Local food delivery app sees boom in business, expansion as pandemic brings increase in food delivery demand
"All of a sudden the amount of orders just climbed up exponentially."
LEESVILLE, La. (KALB) - When it comes to modern day conveniences like food delivery, that’s not something you’ll often find in a small town like Leesville.
However, former military guys and car salesmen Wayne Ryder and Travis Pew are changing that with EZ Street Delivery, founded in January 2019.
“Just because we choose to live in a place that we love, why are we not afforded the same thing? That’s not fair,” said co-founder Travis Pew.
“We figured we’re going to spend our lives here. What can we do to improve where we’re at?” said co-founder Wayne Ryder. “We wanted to do something to elevate the food culture even in small towns like Leesville.”
Since launching, the company has expanded to Alexandria, Natchitoches, Many, Deridder, and even to Lafayette just last week. They also serve the smaller, outlying areas such as Rosepine and New Llano. “You got really good homemade mom and pop restaurants and that’s really what we tailor to,” says Pew.
The pair came up with the idea while working at a local car dealership when they were too busy making sales to leave for lunch.
“Everybody had that small-town mentality of well, there are 6,000 people here in Leesville, you can’t get food delivered here. Nobody’s going to start a delivery service here.”
When the COVID-19 pandemic began last spring and most restaurants shifted to pick up and delivery, things changed.
“All of a sudden the amount of orders just climbed up exponentially,” said Pew.
In a matter of days, the company hand-selected more than two dozen new drivers and expanded their delivery radius, with some restaurants on the app experiencing a 30 to 50 percent increase in sales.
“We’re getting responses - thank you so much for doing this in our area. I’m so glad this is finally available for us,” added Ryder.

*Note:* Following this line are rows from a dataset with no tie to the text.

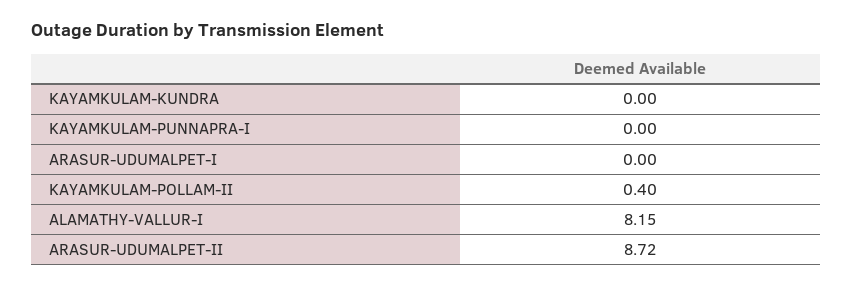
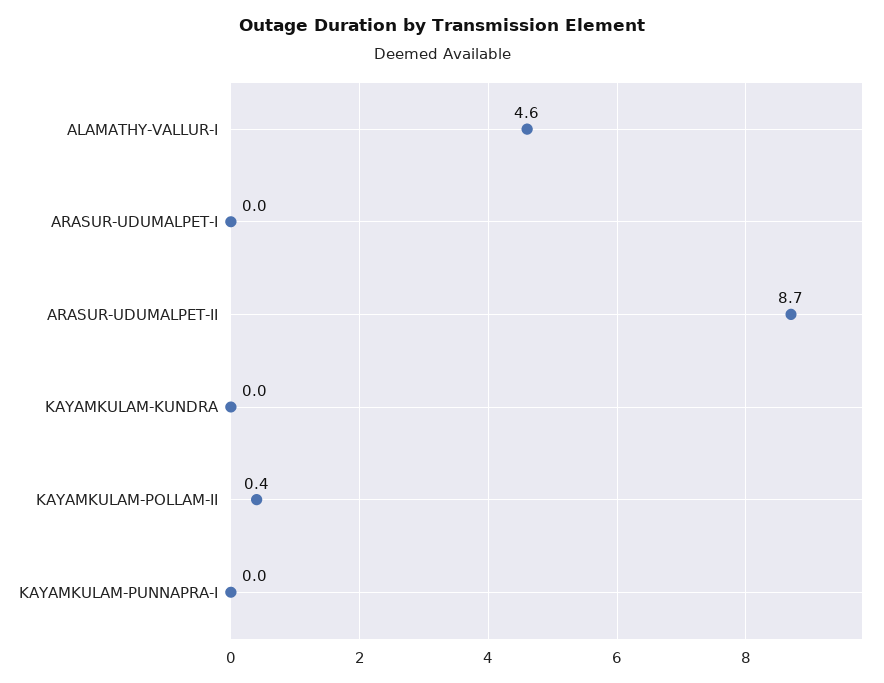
  {
    "KAYAMKULAM-KUNDRA": 0,
    "KAYAMKULAM-PUNNAPRA-I": 0,
    "ARASUR-UDUMALPET-I": 0,
    "KAYAMKULAM-POLLAM-II": 0.4,
-   "ALAMATHY-VALLUR-I": 8.15,
+   "ALAMATHY-VALLUR-I": 4.6,
    "ARASUR-UDUMALPET-II": 8.72
  }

Though the EZ Street app works the same as other food delivery apps, the bigger apps can take 40 percent or more of the restaurant’s profits once you add in extras like marketing fees. Ryder and Pew say they take far less and plan to keep it that way no matter how big they get.
“We stayed in the mindset of helping the restaurants. That was the priority,” said Ryder. “I mean everybody wants to make money, but we want to do it the right way.”
As the demand for food delivery continues outpacing previous forecasts, the duo says they’re holding on tight and trying to keep up as the overwhelming support from the community continues. “That really kind of pumps you up every single day you walk in,” Ryder said.
“It motivates you every day to keep ongoing. Keep doing what you do,” said Pew.